> WORK INSTRUCTIONS
Send back the data below exactly. Drop every picture.

_ _ _

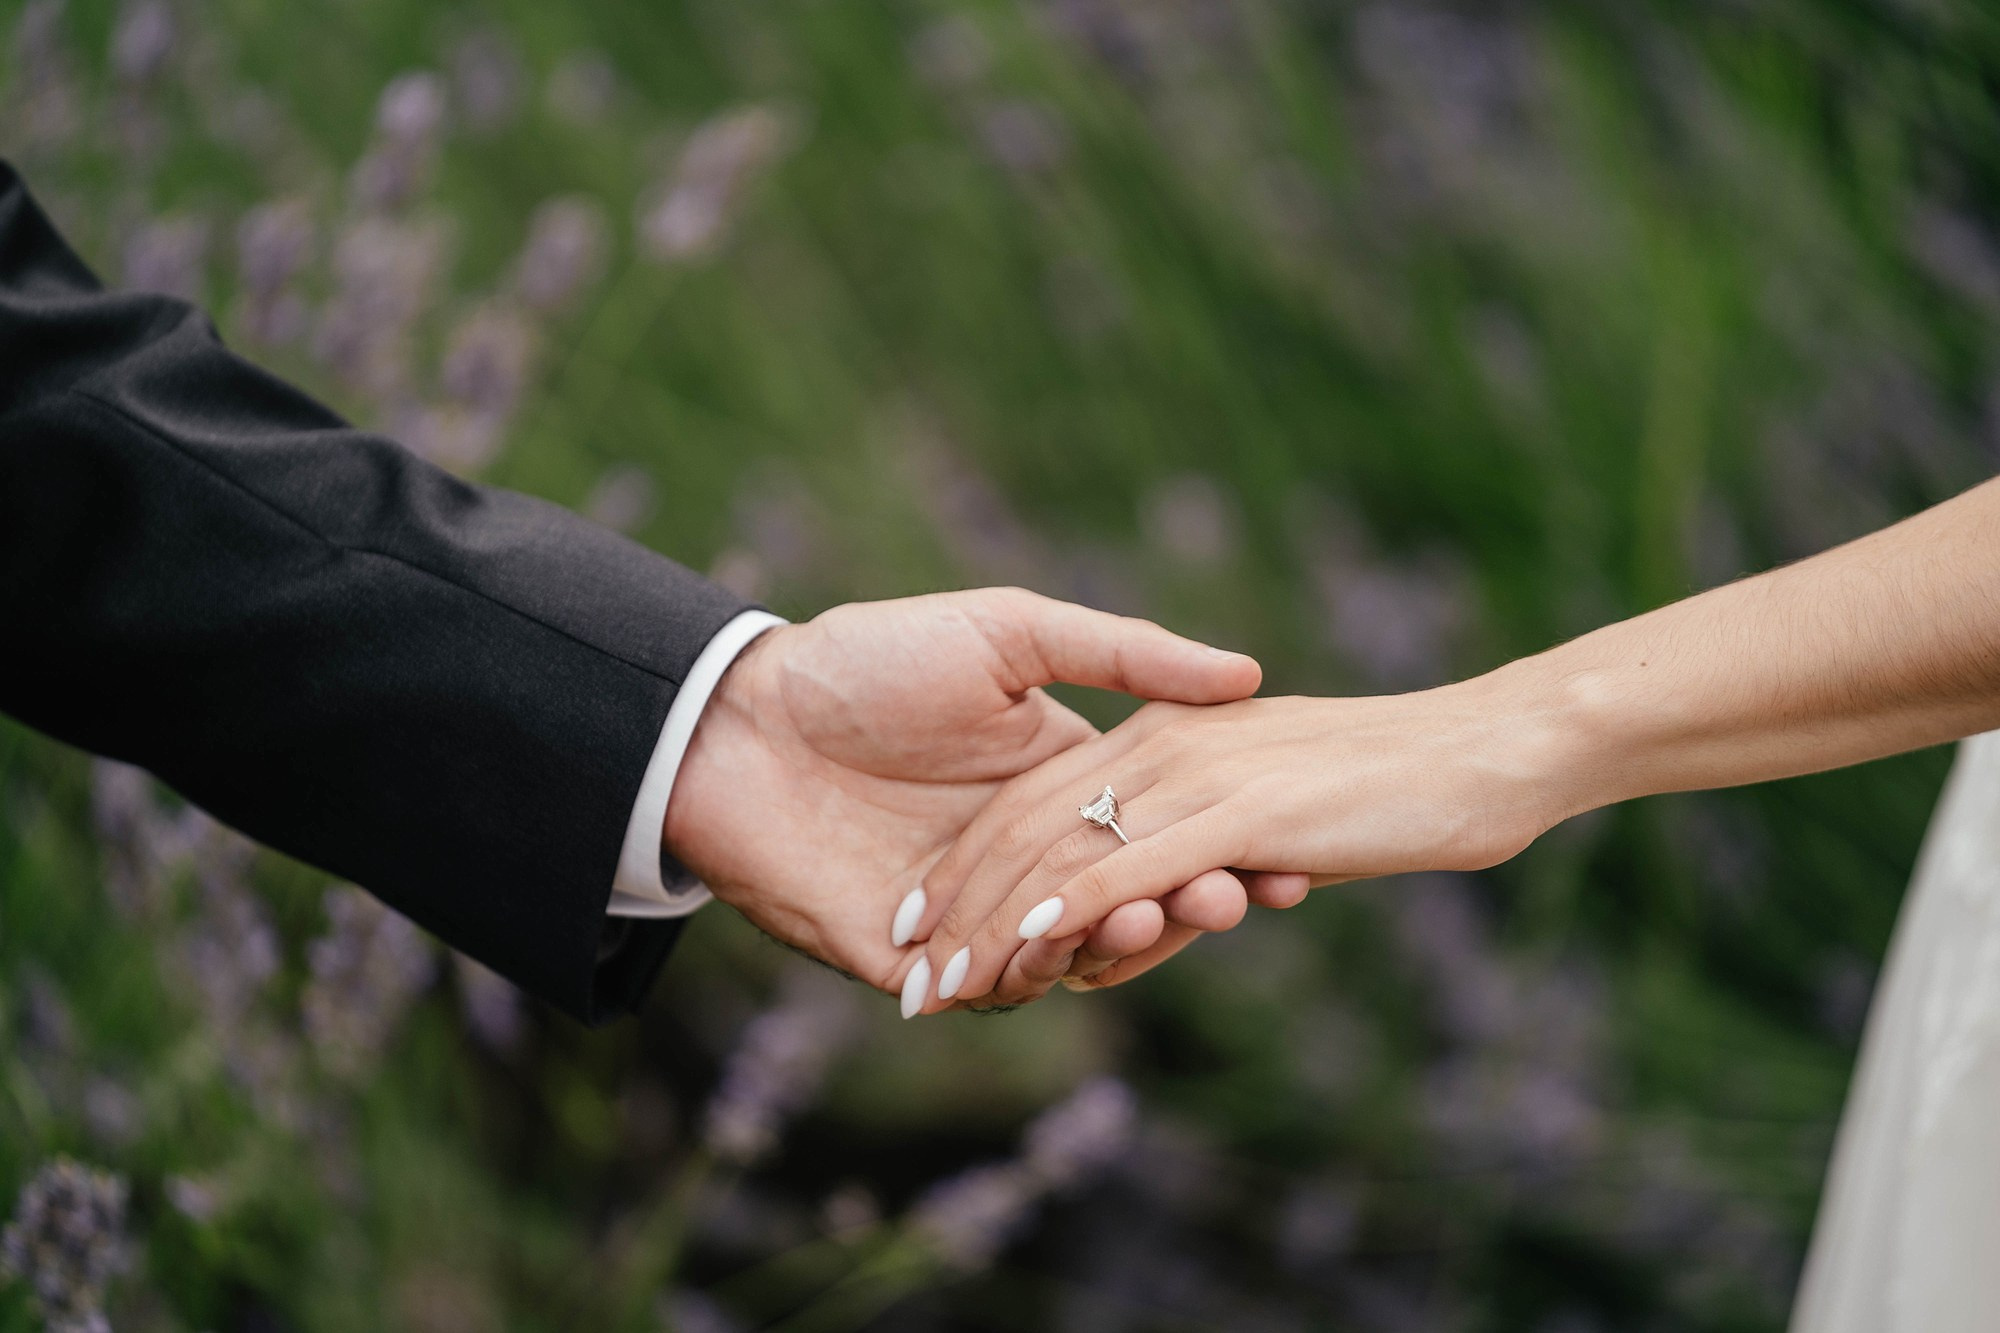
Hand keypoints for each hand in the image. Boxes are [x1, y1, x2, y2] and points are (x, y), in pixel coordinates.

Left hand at [662, 588, 1275, 1007]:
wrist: (738, 719)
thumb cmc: (868, 661)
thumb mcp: (1007, 632)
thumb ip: (1120, 653)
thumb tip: (1245, 674)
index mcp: (1056, 778)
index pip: (1156, 829)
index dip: (1217, 844)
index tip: (1283, 852)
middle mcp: (1024, 851)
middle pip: (1127, 899)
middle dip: (1188, 903)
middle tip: (1234, 895)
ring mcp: (971, 908)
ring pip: (1071, 950)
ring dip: (1123, 940)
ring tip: (1158, 915)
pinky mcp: (915, 958)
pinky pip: (994, 983)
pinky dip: (1038, 972)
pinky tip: (1070, 945)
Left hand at [899, 679, 1571, 1014]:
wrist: (1490, 743)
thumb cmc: (1397, 777)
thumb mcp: (1280, 805)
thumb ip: (1215, 838)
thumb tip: (1184, 897)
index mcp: (1164, 736)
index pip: (1042, 804)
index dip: (978, 869)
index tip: (931, 932)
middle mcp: (1164, 747)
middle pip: (1028, 828)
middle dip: (962, 908)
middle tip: (915, 979)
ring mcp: (1199, 773)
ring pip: (1066, 847)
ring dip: (998, 922)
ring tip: (946, 984)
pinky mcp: (1241, 807)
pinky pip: (1137, 856)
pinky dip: (1077, 898)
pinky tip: (1035, 939)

_ _ _

> EXERCISE RESPONSE
Hand keypoints for each hand in the image. Boxes are [x1, y1, x2, y2] and points are (x, y), in pixel coordinates.

Left hand at [662, 588, 1275, 1007]:
wrist: (738, 719)
thumb cmc: (868, 661)
thumb mcp: (1007, 632)
thumb ip: (1120, 653)
thumb tip: (1245, 674)
index mcp: (1056, 778)
index pip: (1156, 829)
index dip: (1217, 844)
index tip: (1283, 852)
middle mcp: (1024, 851)
middle pip: (1127, 899)
middle dip: (1188, 903)
middle tip: (1234, 895)
ring mcp: (971, 908)
ring pip: (1071, 950)
ring dip: (1123, 940)
ring tip: (1158, 915)
pinky mcp: (915, 958)
pinky pip: (994, 983)
pinky dip: (1038, 972)
pinky tip: (1070, 945)
Left hand at [899, 679, 1571, 1014]:
wrist: (1490, 743)
thumb cmc: (1397, 777)
thumb mcp: (1280, 805)
thumb ip: (1215, 838)
thumb tip: (1184, 897)
index mcp: (1164, 736)
index pip: (1042, 804)
index dip: (978, 869)
index tip: (931, 932)
middle mcp: (1164, 747)
middle pip: (1028, 828)
middle dip: (962, 908)
middle tip: (915, 979)
ring mcp: (1199, 773)
ring pip: (1066, 847)
ring dip: (998, 922)
ring tip: (946, 984)
pinky mcp: (1241, 807)
pinky pip: (1137, 856)
pinky dip: (1077, 898)
pinky tip: (1035, 939)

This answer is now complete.